Similar taxes were enacted in other regions of Britain concerning the tail length of working dogs. Hunting for sport was reserved for wealthy landowners and nobility who believed only dogs with long tails could be used to hunt. The wealthy could afford to pay taxes on their canines long tails. Poor farmers were dependent on their dogs to guard their home and livestock, herd, hunt, and control vermin around the farm. So to reduce an unfair and high tax liability on dogs with long tails, tail docking became the norm for farmers barely scratching out a living.
French naturalist, Jean Lamarck, theorized acquired characteristics of the parents were passed down to their offspring. Even before Lamarck’s theory of evolution, people throughout Europe during the Middle Ages up to the end of the 1700’s believed ear cropping and tail docking would produce puppies with cropped ears and shortened tails. It does make one wonder why it took people so long to see there was a flaw in this belief when puppies continued to be born with floppy ears and long tails.
Supporters of ear cropping and tail docking claim these procedures are done for the general health and well being of the breeds commonly seen with docked tails and cropped ears. But, if their arguments are sound, why are just some working breeds altered and not all breeds? The tail is part of the dog’s vertebral column – a composition of muscles, nerves, tendons, cartilage, and bone. Docking is usually done without anesthesia when a pup is two to five days old. Ear cropping is done between the ages of nine and twelve weeks old. General anesthesia is used to perform this surgery when done by a vet, but not all crops are done by vets. Proponents say there is no long term damage to the dogs, and opponents claim otherwise. There is, however, pain and most likely suffering associated with both procedures. Since dogs are as individual as we are and experience pain in the same way we do, ear cropping and tail docking can have a greater and long lasting impact on some canines, especially if there’s complications after the procedure is done.
The body language of dogs can be subtle, and the ears and tail play a role in communicating their intentions to other dogs and us. A slight move of the tail to the left or right says two different things. The portion of the ear removed when cropped is called the pinna. It’s purpose is to collect sounds and funnel them directly into the external ear canal, and the muscles associated with the pinna allow the ear to twitch and move when listening. Whether or not you believe ear cropping or tail docking hampers a dog’s ability to communicate or hear correctly depends on your view of the procedures. Some people think a dog with cropped ears looks more macho and intimidating, and many of these breeds are commonly listed as dangerous dogs in breed specific legislation. Legitimate questions about the need to continue ear cropping and tail docking are pertinent to the discussion about hygiene and health claims by dog owners who want to continue traditional practices in these breeds.

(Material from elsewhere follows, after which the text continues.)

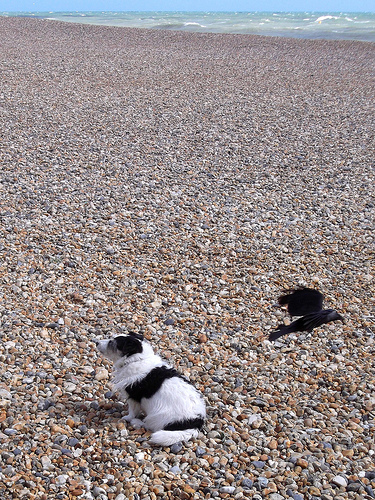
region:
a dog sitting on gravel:
[94, 321, 211, 452]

Modern society is much more sophisticated than ones from the past, and many countries, especially in Europe, have banned ear cropping and tail docking. Dogs feel pain the same way we do, and our guide in how we view “tradition” and breed standards should be based more on function of the breed rather than aesthetics. We should respect dogs as individuals and accept them for the way they look at birth and not sculptured to adhere to tradition.
Pictured: Cane Corso Italiano with cropped ears and docked tail, Cane Corso Italiano without cropped ears or docked tail.